Input → Summary + QRA pairs → Memory

## Quick Start

```bash
# PDF → QRA with summary
./run.sh --file paper.pdf --scope research

# With domain focus (recommended for better relevance)
./run.sh --file paper.pdf --scope research --context "ML researcher"

# Preview before storing
./run.sh --file paper.pdf --dry-run

# URL → QRA
./run.sh --url https://example.com/article --scope web

# Text file → QRA
./run.sh --file notes.txt --scope project
```

## What It Does

1. **Extract** content from PDF/URL/text
2. **Summarize** the document (2-3 paragraph overview)
3. **Split** into logical sections
4. **Generate** Q&A pairs via LLM (parallel batch)
5. **Validate** answers are grounded in source
6. **Store** summary + QRAs to memory

## Parameters

| Flag | Description |
|------|-------------|
| `--file` | PDF, markdown, or text file |
| `--url` | URL to fetch and convert |
| `--scope` | Memory scope (default: research) |
| `--context` | Domain focus, e.g. "security expert" |
| `--dry-run` | Preview without storing |
| `--json` | JSON output (includes summary) |
| `--sections-only` | Extract sections only (no Q&A) |
| `--summary-only` | Generate only the summary |

## Output Format

When using `--json`, output includes:

```json
{
  "summary": "A 2-3 paragraph summary of the document...",
  "extracted": 15,
  "stored": 15,
  "sections": 8,
  "source": "paper.pdf",
  "scope": "research",
  "qra_pairs": [
    {"problem": "What is...", "solution": "The document explains..."},
    ...
  ]
}
```

## Examples

```bash
# Research paper with context
./run.sh --file arxiv_paper.pdf --scope research --context "ML researcher"

# Technical documentation
./run.sh --file api_docs.md --scope project --context "backend developer"

# Just get the summary
./run.sh --file paper.pdf --summary-only

# From extractor output (pipeline integration)
./run.sh --from-extractor /path/to/extractor/results --scope research
```

## Environment Variables (Optional Tuning)
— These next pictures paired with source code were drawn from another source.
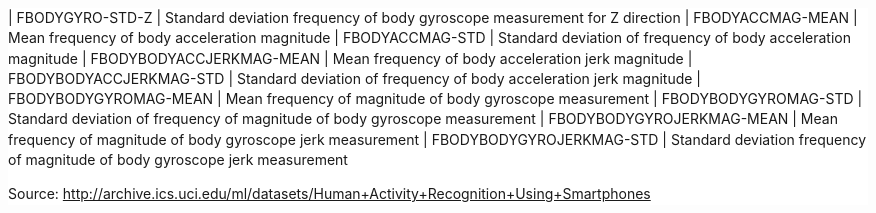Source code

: | FBODYGYRO-STD-Z | Standard deviation frequency of body gyroscope measurement for Z direction
| FBODYACCMAG-MEAN | Mean frequency of body acceleration magnitude
| FBODYACCMAG-STD | Standard deviation of frequency of body acceleration magnitude
| FBODYBODYACCJERKMAG-MEAN | Mean frequency of body acceleration jerk magnitude
| FBODYBODYACCJERKMAG-STD | Standard deviation of frequency of body acceleration jerk magnitude
| FBODYBODYGYROMAG-MEAN | Mean frequency of magnitude of body gyroscope measurement
| FBODYBODYGYROMAG-STD | Standard deviation of frequency of magnitude of body gyroscope measurement
| FBODYBODYGYROJERKMAG-MEAN | Mean frequency of magnitude of body gyroscope jerk measurement
| FBODYBODYGYROJERKMAG-STD | Standard deviation frequency of magnitude of body gyroscope jerk measurement

Source: http://archive.ics.uci.edu/ml/datasets/Human+Activity+Recognition+Using+Smartphones
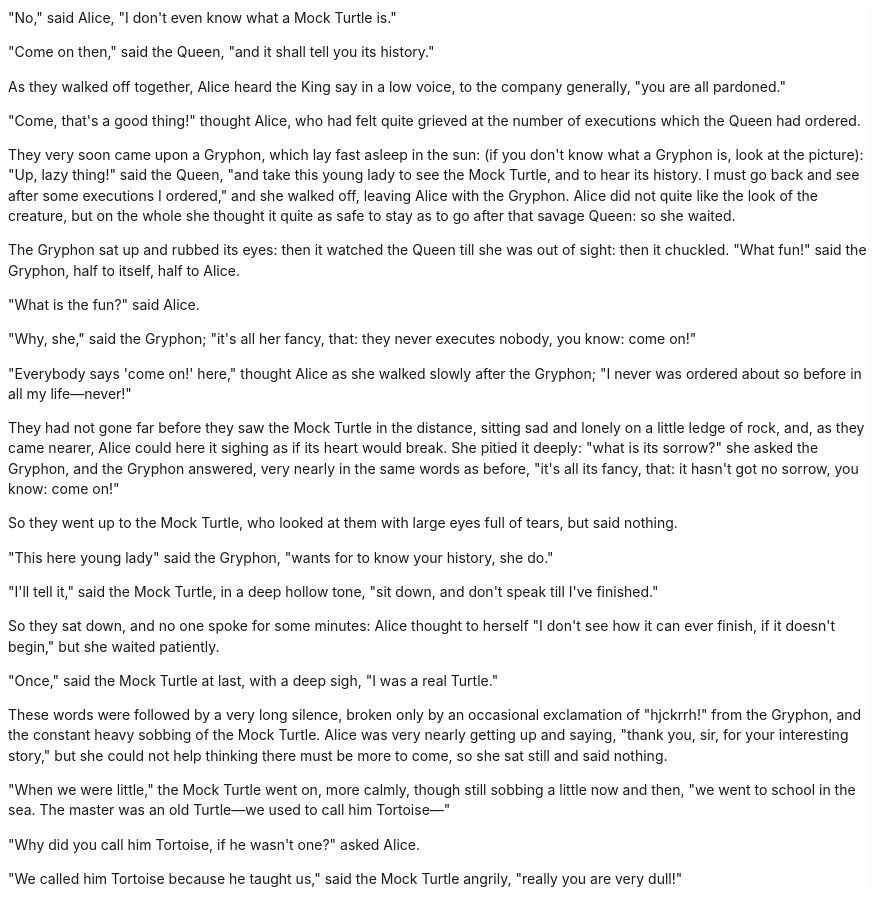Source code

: "No," said Alice, "I don't even know what a Mock Turtle is."

"Come on then," said the Queen, "and it shall tell you its history."

As they walked off together, Alice heard the King say in a low voice, to the company generally, "you are all pardoned."

"Come, that's a good thing!" thought Alice, who had felt quite grieved at the number of executions which the Queen had ordered.

They very soon came upon a Gryphon, which lay fast asleep in the sun: (if you don't know what a Gryphon is, look at the picture): "Up, lazy thing!" said the Queen, "and take this young lady to see the Mock Turtle, and to hear its history. I must go back and see after some executions I ordered," and she walked off, leaving Alice with the Gryphon. Alice did not quite like the look of the creature, but on the whole she thought it quite as safe to stay as to go after that savage Queen: so she waited.

The Gryphon sat up and rubbed its eyes: then it watched the Queen till she was out of sight: then it chuckled. "What fun!" said the Gryphon, half to itself, half to Alice.

"What is the fun?" said Alice.

"Why, she," said the Gryphon; "it's all her fancy, that: they never executes nobody, you know: come on!"

"Everybody says 'come on!' here," thought Alice as she walked slowly after the Gryphon; "I never was ordered about so before in all my life—never!"

They had not gone far before they saw the Mock Turtle in the distance, sitting sad and lonely on a little ledge of rock, and, as they came nearer, Alice could here it sighing as if its heart would break. She pitied it deeply: "what is its sorrow?" she asked the Gryphon, and the Gryphon answered, very nearly in the same words as before, "it's all its fancy, that: it hasn't got no sorrow, you know: come on!"

So they went up to the Mock Turtle, who looked at them with large eyes full of tears, but said nothing.

"This here young lady" said the Gryphon, "wants for to know your history, she do."

"I'll tell it," said the Mock Turtle, in a deep hollow tone, "sit down, and don't speak till I've finished."

So they sat down, and no one spoke for some minutes: Alice thought to herself "I don't see how it can ever finish, if it doesn't begin," but she waited patiently.

"Once," said the Mock Turtle at last, with a deep sigh, "I was a real Turtle."

These words were followed by a very long silence, broken only by an occasional exclamation of "hjckrrh!" from the Gryphon, and the constant heavy sobbing of the Mock Turtle. Alice was very nearly getting up and saying, "thank you, sir, for your interesting story," but she could not help thinking there must be more to come, so she sat still and said nothing.

"When we were little," the Mock Turtle went on, more calmly, though still sobbing a little now and then, "we went to school in the sea. The master was an old Turtle—we used to call him Tortoise—"

"Why did you call him Tortoise, if he wasn't one?" asked Alice.

"We called him Tortoise because he taught us," said the Mock Turtle angrily, "really you are very dull!"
| Variable | Default | Description |
|----------|---------|-------------|
| `DOC2QRA_PDF_MODE` | fast | PDF mode: fast, accurate, auto |
| `DOC2QRA_CONCURRENCY` | 6 | Parallel LLM requests |
| `DOC2QRA_GROUNDING_THRESH` | 0.6 | Grounding similarity threshold |
| `DOC2QRA_NO_GROUNDING` | - | Set to 1 to skip validation |

## Migration from distill/qra/doc-to-qra

This skill consolidates the functionality of:
- `distill` → Use `doc2qra` instead
- `qra` → Use `doc2qra` instead
- `doc-to-qra` → Use `doc2qra` instead

All three legacy skills now redirect to `doc2qra` with deprecation warnings.